The book goes into depth on all the victims’ stories; why does the film center on Mari?

Michael Werwie, the screenwriter, made the brilliant decision that the story of Shannan’s disappearance was a way to explore the entire mystery. Her disappearance brought attention to this case, so it made a lot of sense.

What are some of the questions that are still out there about the cases?
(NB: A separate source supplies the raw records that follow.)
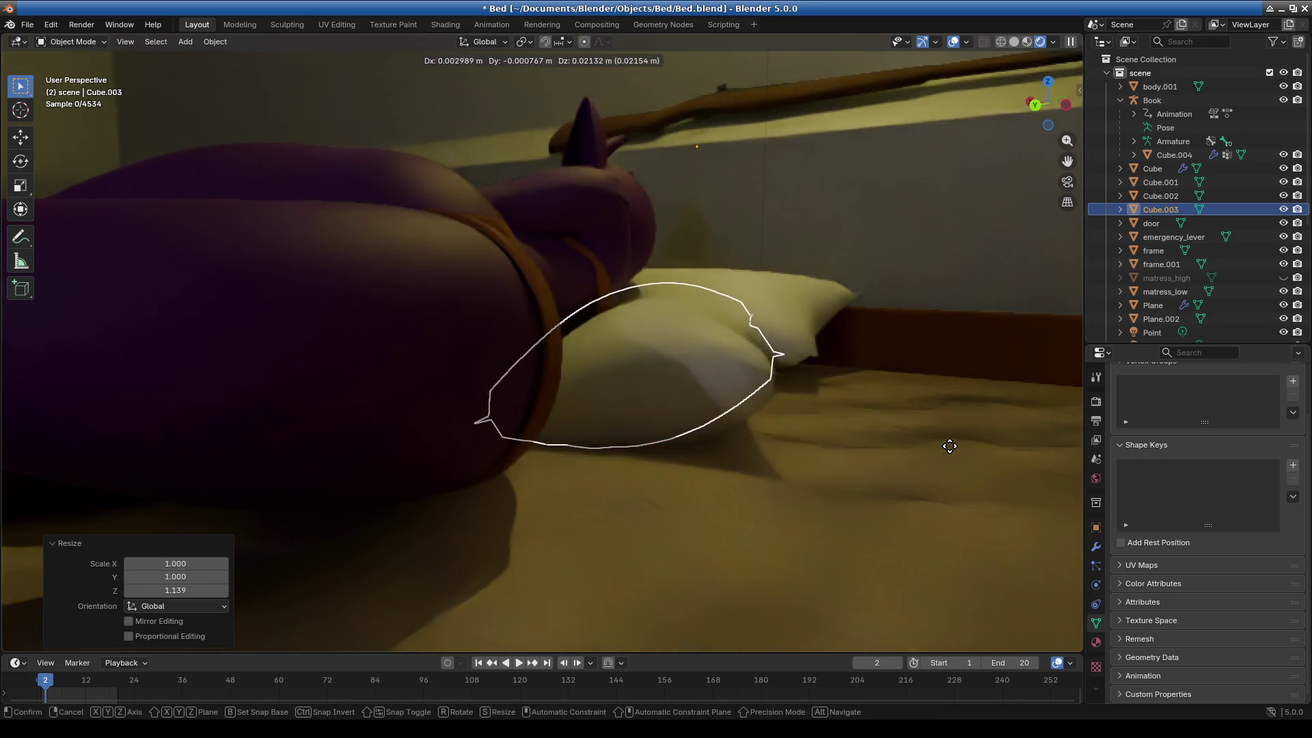
{"action": "left_click", "coordinate": [948, 444]}
{"action": "mouse_move", "coordinate": [948, 444]}
{"action": "middle_mouse_down"}
{"action": "mouse_move", "coordinate": [880, 489]}
{"action": "mouse_move", "coordinate": [811, 490]}
{"action": "middle_mouse_up"}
The survivor families — the victims’ relatives — have been shafted and moved around at every turn. It feels like powerful people do not want any real investigation. We’re hoping this film continues to put the spotlight on this case. There are still inexplicable things.

Inexplicable things?

Why can’t the family have Shannan’s 911 tape as the court ordered? They’re defying a court order. There is a lot more that must be known. Otherwise it seems like they would be handling this case differently.

The day that Netflix released our trailer, the Suffolk County police held their first press conference in many years. It just shows you that they’re really not responding to the needs of the case, instead they’re responding to external pressure.

All the family members were texting each other — all the police was releasing was the belt buckle they had had for many years. The families were praying they had some DNA. It’s been a horrible rollercoaster for them.

Who do you think did it?

We present Mari’s point of view, and I would never discount anything she had to say. But it does feel to me there is probably more than one person who knows what went down. The way [the case] was handled over the years has shown an amazing amount of neglect.


Did you get a chance to meet Mari?

I met with Mari before she passed away. I’m very grateful, but I had no idea it would only be one meeting.

Towards the end of her life, the real Mari embraced that mother role. She was really caring for Serra, with her mental illness, in a way she hadn’t been able to with Shannon.

What did you think when you heard she died?

It was just cognitive dissonance. It (the book’s author) Bob Kolker who texted me to let me know. To hear that it was her daughter, it was so tragic. One of the themes of the movie is mental illness — one of the major problems in Mari’s life and her daughters’ lives was the lack of mental health care. When Mari was finally able emotionally to care for Serra was when she had her psychotic break. It was tragic.